L’antica sede della Magnifica Comunità di Fiemme
Il disastro della tempesta Vaia

Tutto è avvenuto in una notte. Un disastro che resterà nella storia per le dimensioni dei boschi distrutti. La notte di lunedì 29 ottobre del 2018 infatti in Val di Fiemme si è scagliato un vero e proprio uragano, con venti fino a 190 km orari che hanno sradicato e sollevato intere foreste, con alberi a terra come tanti birilli. In poche ore il vento ha abbattuto più alberi di quanti se ne possano tagliare in tre anni in tutti i boschi del Trentino.

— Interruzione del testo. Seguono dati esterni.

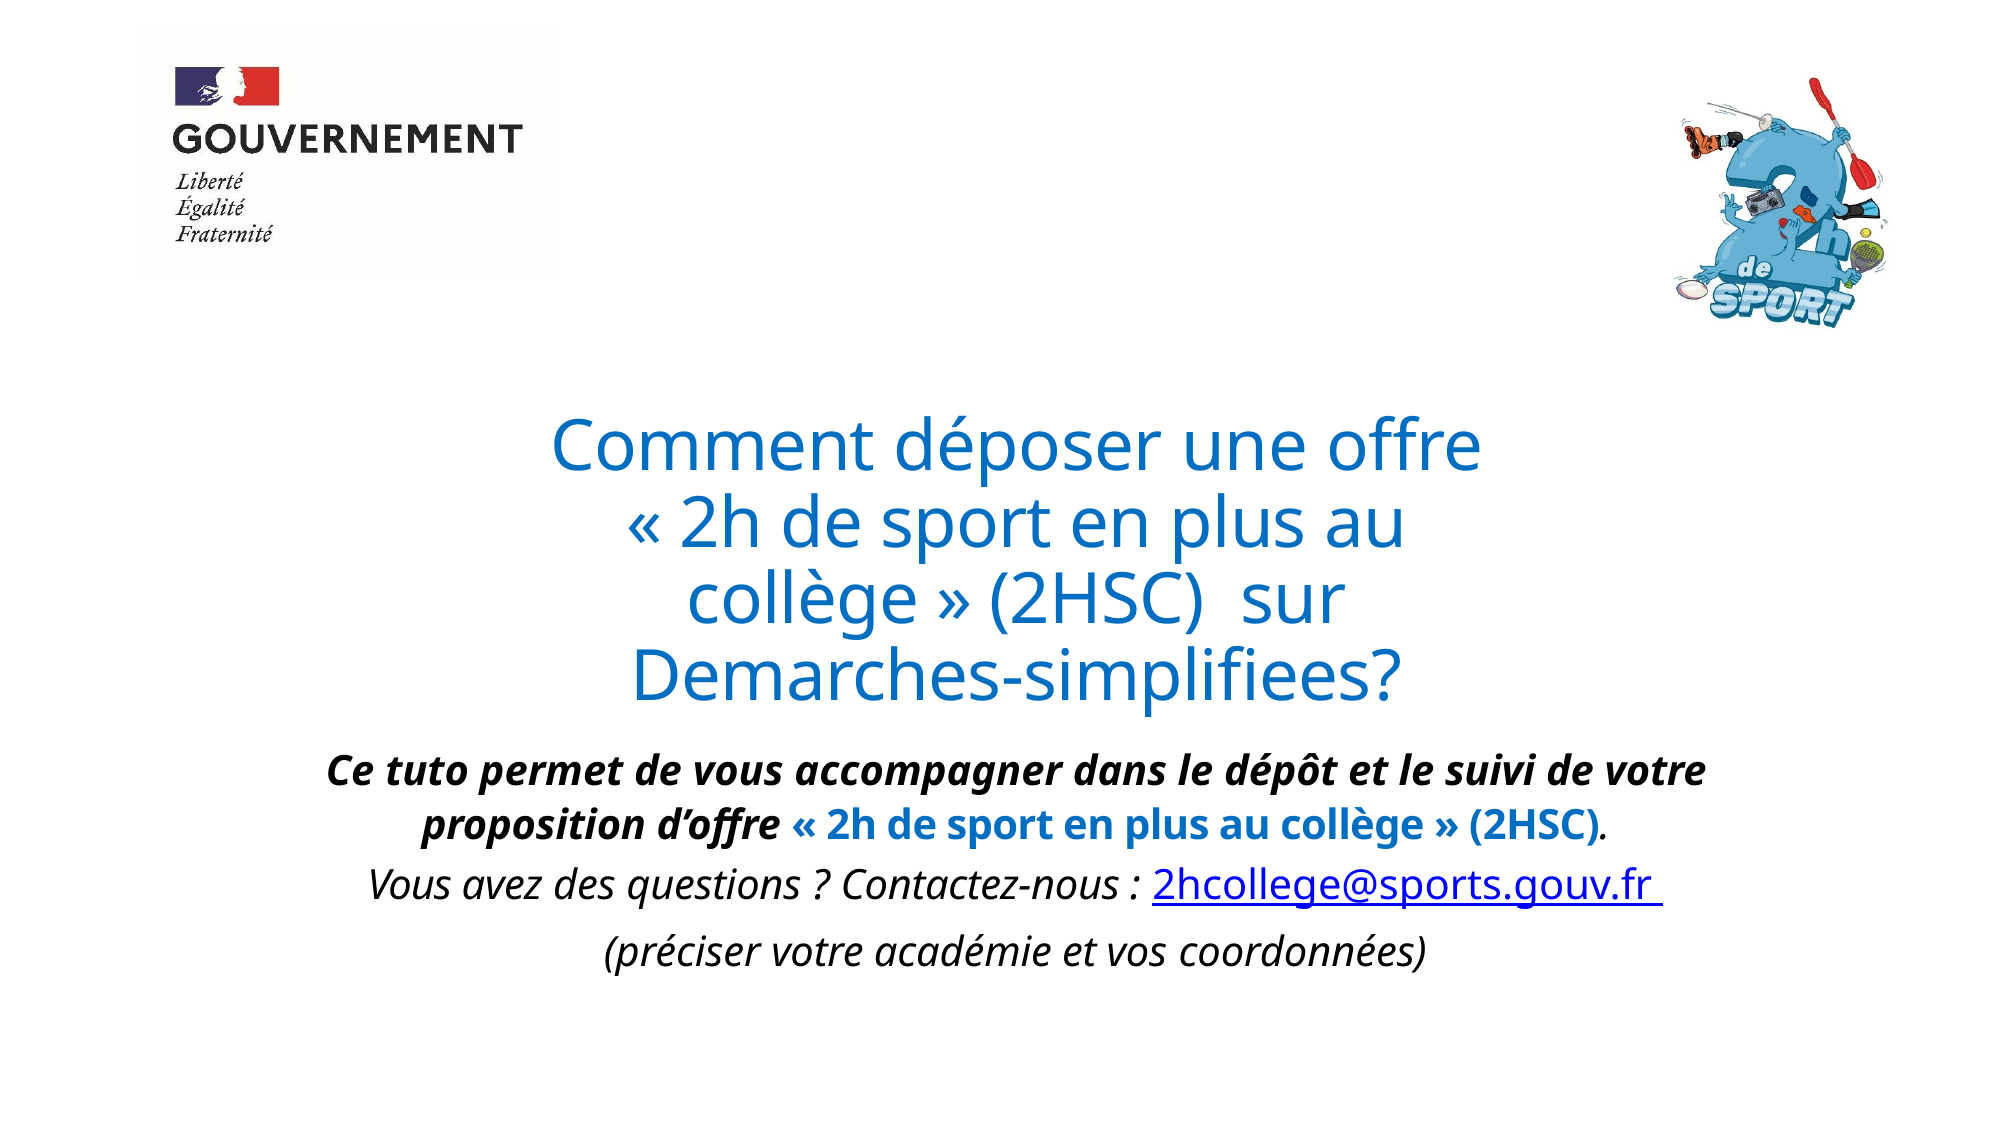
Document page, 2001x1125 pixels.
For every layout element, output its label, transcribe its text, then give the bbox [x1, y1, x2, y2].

text_box [137, 29, 560, 279]
picture [1674, 74, 1892, 336]
title Comment déposer une offre « 2h de sport en plus au collège » (2HSC) sur Demarches-simplifiees? [503, 396, 1529, 715]
text_box Ce tuto permet de vous accompagner dans le dépôt et le suivi de votre proposition d’offre « 2h de sport en plus au collège » (2HSC). Vous avez des questions ? Contactez-nous : 2hcollege@sports.gouv.fr (préciser votre académie et vos coordonnées) [287, 730, 1744, 975]
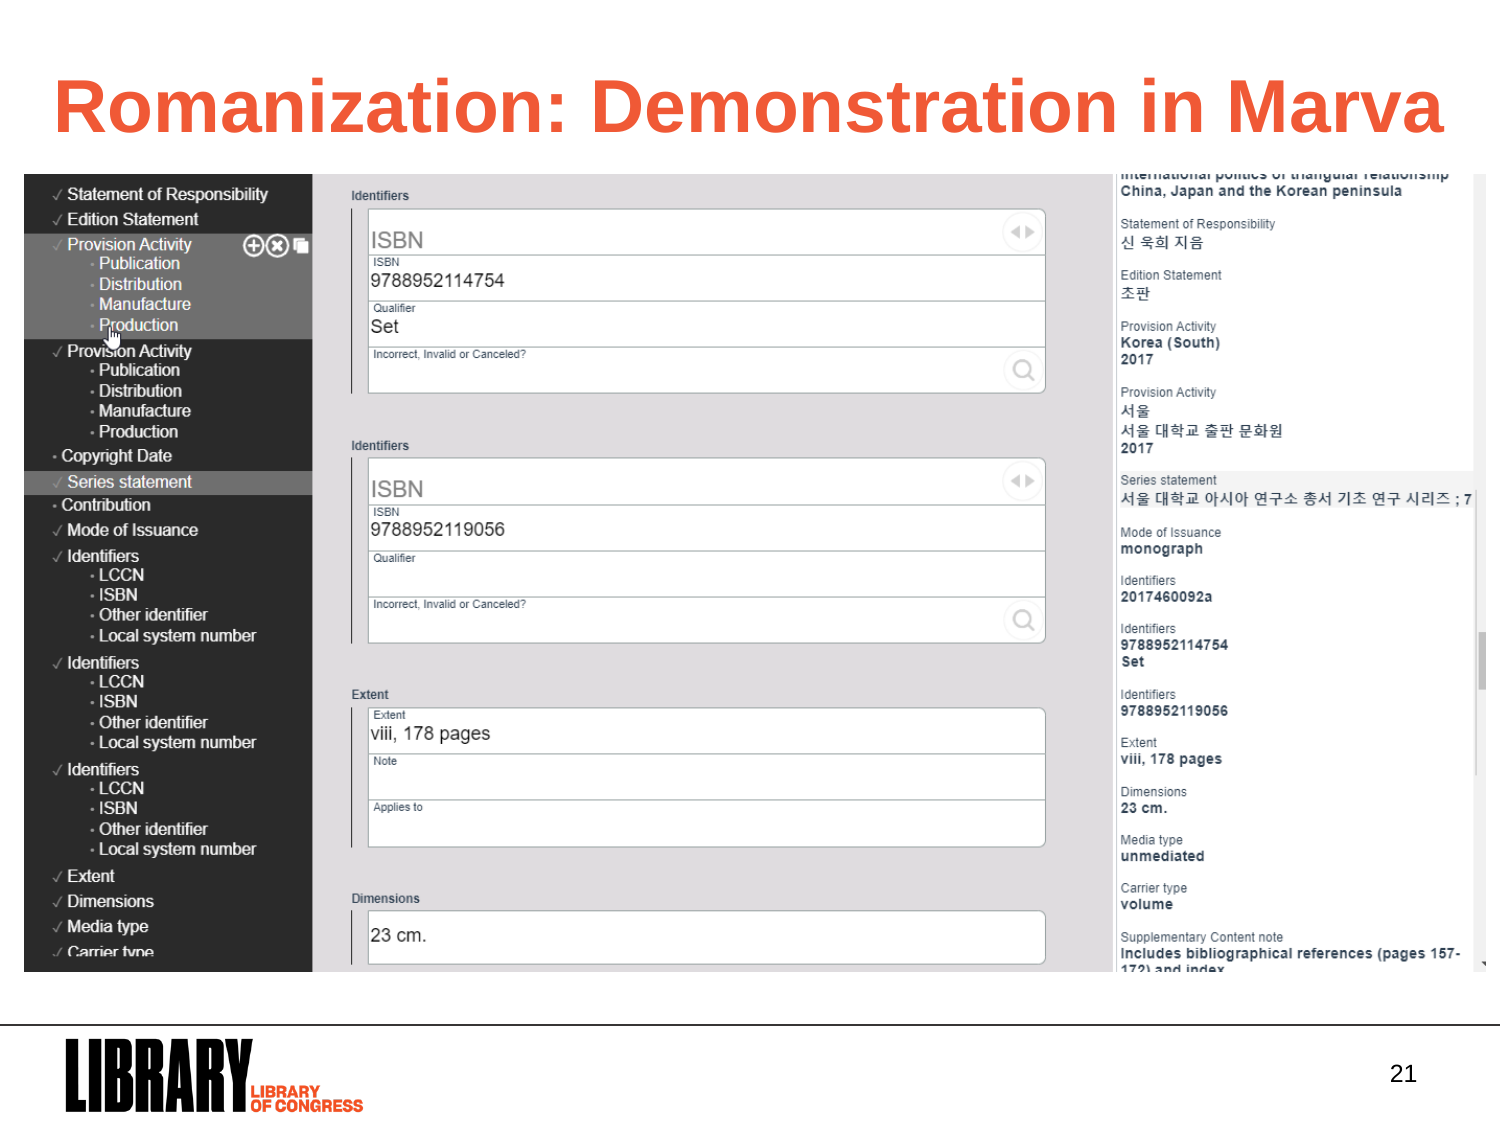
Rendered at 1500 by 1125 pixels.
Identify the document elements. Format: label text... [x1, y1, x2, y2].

picture [24, 174, 1486, 972]
picture [62, 1035, 366, 1115]
text_box Romanization: Demonstration in Marva [38, 49, 1500, 155]
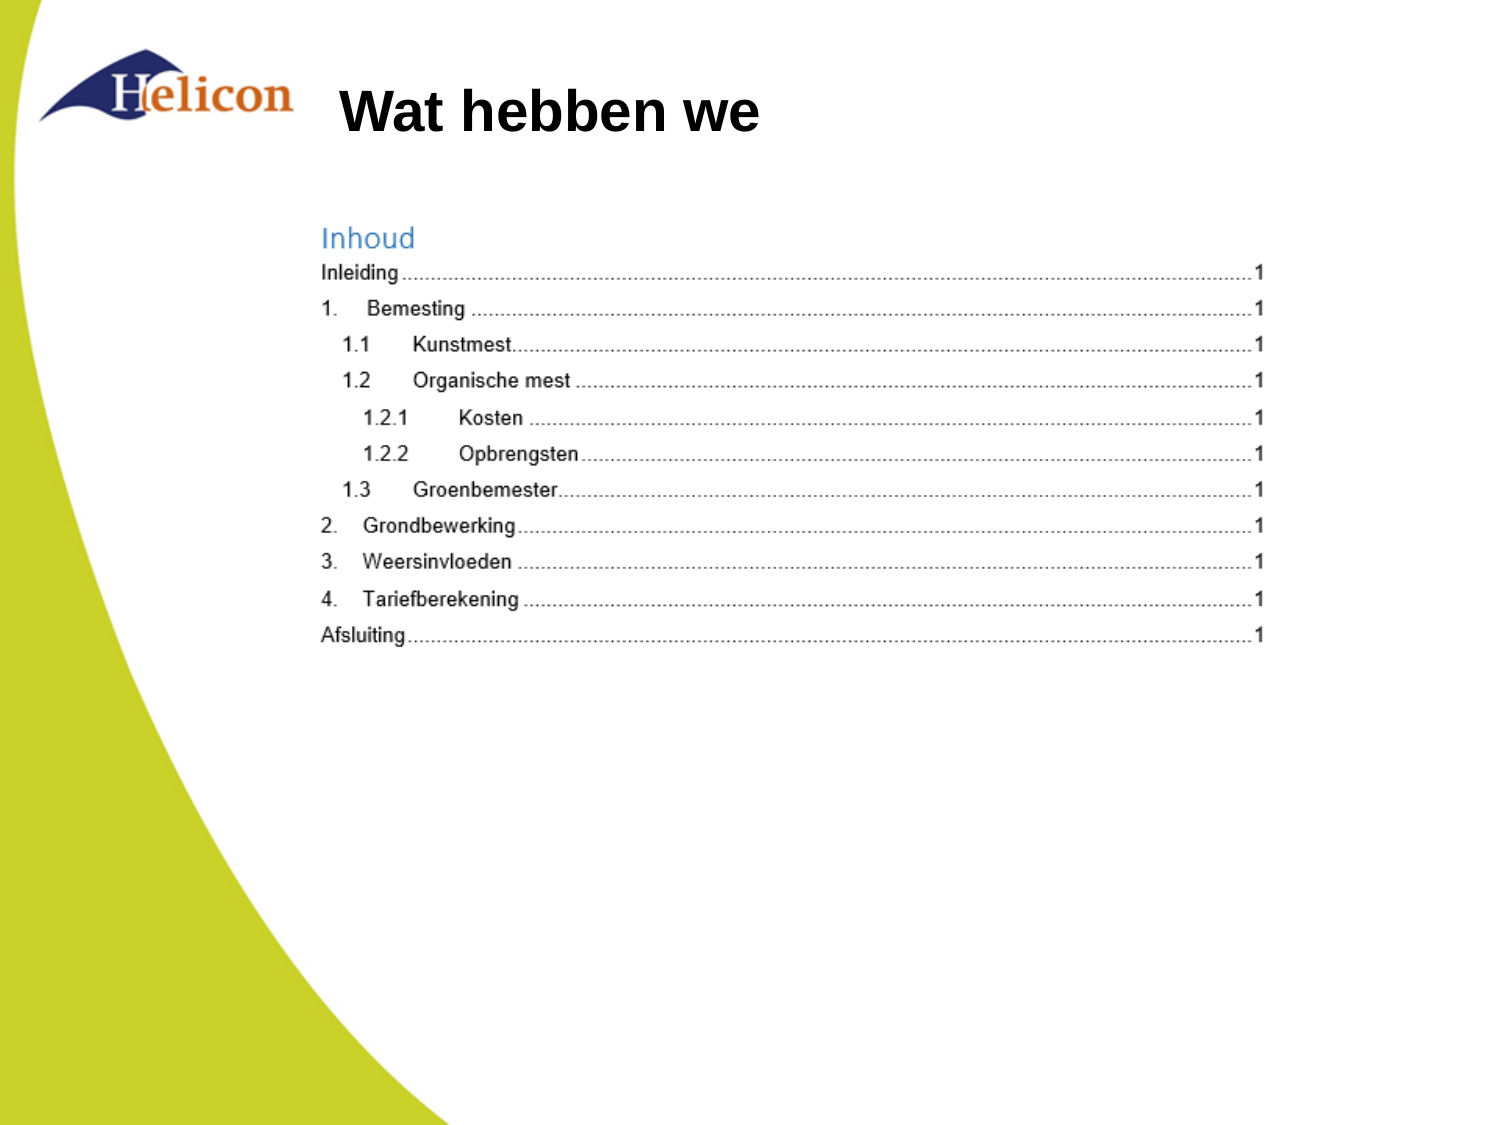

A raccontare cosa è avvenuto quella notte è lo Scario Renzo Daprà, presidente della Magnifica Comunità di Fiemme. “La tempesta Vaia ha devastato il nostro territorio – ha spiegato lo Scario – schiantando 450mila metri cubi di materiale e accatastando al suolo migliaia di abeti come fossero shangai. Piante rovesciate pericolosamente una sopra l’altra, con radici sollevate dal terreno, posizionate in modo irregolare, quindi anche difficili da sollevare, perché ogni movimento avrebbe potuto provocare cedimenti e quindi era un grosso rischio per gli operai”.
A complicare la situazione anche l’impossibilità di accedere ai boschi, per via delle frane e dei cedimenti stradali provocati dalle intense precipitazioni. “Il primo intervento fatto, dopo il sopralluogo in elicottero, è stato quello di aprire alcune strade per poter accedere e verificare sul posto la stima dei danni – ha evidenziato il presidente della Magnifica – ci siamo messi subito di buona lena per intervenire prima possibile, chiedendo aiuto a ditte boschive piemontesi, francesi, svizzere, austriache perché le nostre ditte non erano sufficienti per il volume di legna abbattuto e il legname, facilmente deperibile, doveva essere raccolto prima possibile per salvaguardarne la qualità”.